MOVES are under way to transfer ownership of a "magical" woodland to the local community.
Acquiring the land has been a long-held ambition of the Aultnaskiach Dell charity which was established to maintain the popular four-acre facility, known locally as The Glen.
It is a haven for wildlife including red squirrels, owls and pine marten.
The volunteer force is thrilled at the prospect of taking over as official guardian of the woodland from owner Aithne Barron (84), who saved it from the axe more than 40 years ago.
She and her husband John (90) bought the land to protect it from wholesale felling and are now planning to give it to the community. A few legal hoops still need to be jumped through, but locals are thrilled at the gesture. The charity’s chairwoman, Gina O’Brien, said: "I’m really excited at the thought of the dell going into community ownership.
"We’ve got some way to go but the intention is there from the trustees and we’re unanimous."
Mrs Barron, of nearby Culduthel Gardens, is delighted at the prospect of the community owning the land.
"It’s a wonderful, magical place," she said. "When we had dogs we used to walk them through there every day.
"It was going to be sold to a wood cutter and clear felled.
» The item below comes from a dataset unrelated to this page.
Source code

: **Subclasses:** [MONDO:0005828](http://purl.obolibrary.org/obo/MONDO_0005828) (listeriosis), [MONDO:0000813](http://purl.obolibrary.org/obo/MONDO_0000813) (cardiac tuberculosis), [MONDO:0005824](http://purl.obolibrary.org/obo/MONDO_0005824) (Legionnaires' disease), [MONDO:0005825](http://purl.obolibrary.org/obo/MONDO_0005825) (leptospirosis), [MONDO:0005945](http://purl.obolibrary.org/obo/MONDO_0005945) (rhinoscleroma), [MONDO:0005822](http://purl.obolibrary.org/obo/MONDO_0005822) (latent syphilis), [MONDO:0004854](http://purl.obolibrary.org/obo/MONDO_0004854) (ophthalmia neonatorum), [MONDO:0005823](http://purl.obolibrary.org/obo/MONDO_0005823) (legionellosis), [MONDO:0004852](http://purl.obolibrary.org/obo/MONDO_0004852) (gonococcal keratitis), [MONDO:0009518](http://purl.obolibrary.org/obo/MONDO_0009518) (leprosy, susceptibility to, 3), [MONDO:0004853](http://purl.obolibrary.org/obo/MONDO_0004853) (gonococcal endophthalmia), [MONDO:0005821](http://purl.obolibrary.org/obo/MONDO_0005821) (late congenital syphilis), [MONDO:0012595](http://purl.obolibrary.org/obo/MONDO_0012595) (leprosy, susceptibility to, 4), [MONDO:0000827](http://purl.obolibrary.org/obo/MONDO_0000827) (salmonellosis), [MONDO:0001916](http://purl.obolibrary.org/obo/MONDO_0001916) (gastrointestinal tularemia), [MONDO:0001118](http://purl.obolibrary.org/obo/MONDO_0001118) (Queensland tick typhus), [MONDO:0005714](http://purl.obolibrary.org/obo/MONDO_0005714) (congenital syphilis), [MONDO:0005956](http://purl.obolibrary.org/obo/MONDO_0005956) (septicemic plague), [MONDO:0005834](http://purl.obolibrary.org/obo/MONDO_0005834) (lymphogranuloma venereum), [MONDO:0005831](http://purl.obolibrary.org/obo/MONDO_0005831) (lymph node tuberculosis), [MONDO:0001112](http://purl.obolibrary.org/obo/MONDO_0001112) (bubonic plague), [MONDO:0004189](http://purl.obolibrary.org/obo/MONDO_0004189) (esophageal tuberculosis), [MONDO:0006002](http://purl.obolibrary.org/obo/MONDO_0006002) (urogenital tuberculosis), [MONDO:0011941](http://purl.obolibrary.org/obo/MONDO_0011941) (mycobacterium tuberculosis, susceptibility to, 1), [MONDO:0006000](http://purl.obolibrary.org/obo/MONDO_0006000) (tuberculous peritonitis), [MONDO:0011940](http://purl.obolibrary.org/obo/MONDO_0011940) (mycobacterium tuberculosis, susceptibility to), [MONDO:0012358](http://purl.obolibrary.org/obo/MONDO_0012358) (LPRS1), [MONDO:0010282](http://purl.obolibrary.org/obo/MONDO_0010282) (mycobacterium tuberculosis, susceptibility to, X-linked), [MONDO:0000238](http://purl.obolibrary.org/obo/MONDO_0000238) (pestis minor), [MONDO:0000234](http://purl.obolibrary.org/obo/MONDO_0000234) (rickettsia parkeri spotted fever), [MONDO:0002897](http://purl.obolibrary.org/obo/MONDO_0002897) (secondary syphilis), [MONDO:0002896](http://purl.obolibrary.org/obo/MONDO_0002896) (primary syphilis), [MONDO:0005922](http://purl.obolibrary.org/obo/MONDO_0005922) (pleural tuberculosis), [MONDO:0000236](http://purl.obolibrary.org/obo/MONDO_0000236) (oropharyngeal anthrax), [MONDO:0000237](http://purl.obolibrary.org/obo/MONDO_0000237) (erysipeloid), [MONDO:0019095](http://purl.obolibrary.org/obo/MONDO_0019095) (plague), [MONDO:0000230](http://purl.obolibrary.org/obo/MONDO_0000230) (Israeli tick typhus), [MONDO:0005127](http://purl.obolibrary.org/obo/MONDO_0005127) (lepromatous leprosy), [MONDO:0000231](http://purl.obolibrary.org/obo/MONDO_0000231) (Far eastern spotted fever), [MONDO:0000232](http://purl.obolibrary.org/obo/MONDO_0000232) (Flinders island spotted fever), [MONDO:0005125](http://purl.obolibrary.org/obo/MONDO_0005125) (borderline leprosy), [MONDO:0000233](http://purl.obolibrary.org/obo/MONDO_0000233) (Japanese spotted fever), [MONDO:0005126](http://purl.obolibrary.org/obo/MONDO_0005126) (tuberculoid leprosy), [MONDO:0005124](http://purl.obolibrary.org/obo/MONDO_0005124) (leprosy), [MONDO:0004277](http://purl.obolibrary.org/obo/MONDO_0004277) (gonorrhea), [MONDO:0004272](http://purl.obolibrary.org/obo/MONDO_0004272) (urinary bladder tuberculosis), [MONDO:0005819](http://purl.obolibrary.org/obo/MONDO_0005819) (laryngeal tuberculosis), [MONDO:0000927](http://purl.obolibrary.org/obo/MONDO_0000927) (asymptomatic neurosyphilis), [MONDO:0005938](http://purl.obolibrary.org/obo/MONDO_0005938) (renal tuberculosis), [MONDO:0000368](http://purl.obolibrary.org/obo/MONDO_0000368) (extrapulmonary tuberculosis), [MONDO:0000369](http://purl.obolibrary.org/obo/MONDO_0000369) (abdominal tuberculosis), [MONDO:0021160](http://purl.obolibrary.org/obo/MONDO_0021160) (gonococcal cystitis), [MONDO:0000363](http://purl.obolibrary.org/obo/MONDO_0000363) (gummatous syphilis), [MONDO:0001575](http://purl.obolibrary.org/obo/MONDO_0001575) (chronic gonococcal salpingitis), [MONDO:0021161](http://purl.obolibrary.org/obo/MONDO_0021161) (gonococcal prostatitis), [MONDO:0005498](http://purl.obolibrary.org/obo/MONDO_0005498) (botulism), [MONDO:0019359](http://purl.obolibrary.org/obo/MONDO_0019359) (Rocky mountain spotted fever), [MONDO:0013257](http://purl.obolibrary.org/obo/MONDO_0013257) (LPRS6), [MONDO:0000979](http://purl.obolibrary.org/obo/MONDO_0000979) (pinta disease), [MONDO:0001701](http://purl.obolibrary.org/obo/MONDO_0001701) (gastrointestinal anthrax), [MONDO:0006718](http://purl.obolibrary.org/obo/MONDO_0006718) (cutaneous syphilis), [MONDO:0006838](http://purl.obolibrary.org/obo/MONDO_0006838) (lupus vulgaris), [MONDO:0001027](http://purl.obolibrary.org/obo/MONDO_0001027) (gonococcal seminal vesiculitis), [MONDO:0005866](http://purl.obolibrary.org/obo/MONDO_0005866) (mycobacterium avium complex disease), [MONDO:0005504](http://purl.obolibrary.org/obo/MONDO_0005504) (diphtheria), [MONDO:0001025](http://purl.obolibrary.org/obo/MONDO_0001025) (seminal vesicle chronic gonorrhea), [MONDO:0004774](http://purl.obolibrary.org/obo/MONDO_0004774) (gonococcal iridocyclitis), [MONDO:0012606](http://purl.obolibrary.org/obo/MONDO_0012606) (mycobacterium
Of course, it would have been just a jungle if that had happened.
"Someone contacted us in a great panic about it so we decided to buy it, to save it from being cut down.
"More recently, a neighbour asked if we had ever thought of giving it to the community. Of course we had, for years."
The site is a glorious swathe of mature, broadleaved trees between Drummond Road and Island Bank Road and the woodland is believed to be a similar age to nearby 200-year-old Aultnaskiach House.
In recent years the charity has cared for the amenity, raising the necessary funds for tree surgery, training and equipment.
It has had some support from the Inverness Common Good Fund, Highland Council, Highlands and Islands Enterprise and the Forestry Commission.
It has hosted a series of volunteer events to control invasive vegetation, to plant trees and to gather wood fuel for sale.
The dell is often used by local primary school pupils, Millburn Academy biology students and the School of Forestry.
The charity has acknowledged challenges ahead as the woodland is overstocked, preventing natural regeneration.
The wood is of variable quality and invasive species such as rhododendrons and ivy pose a threat if not controlled.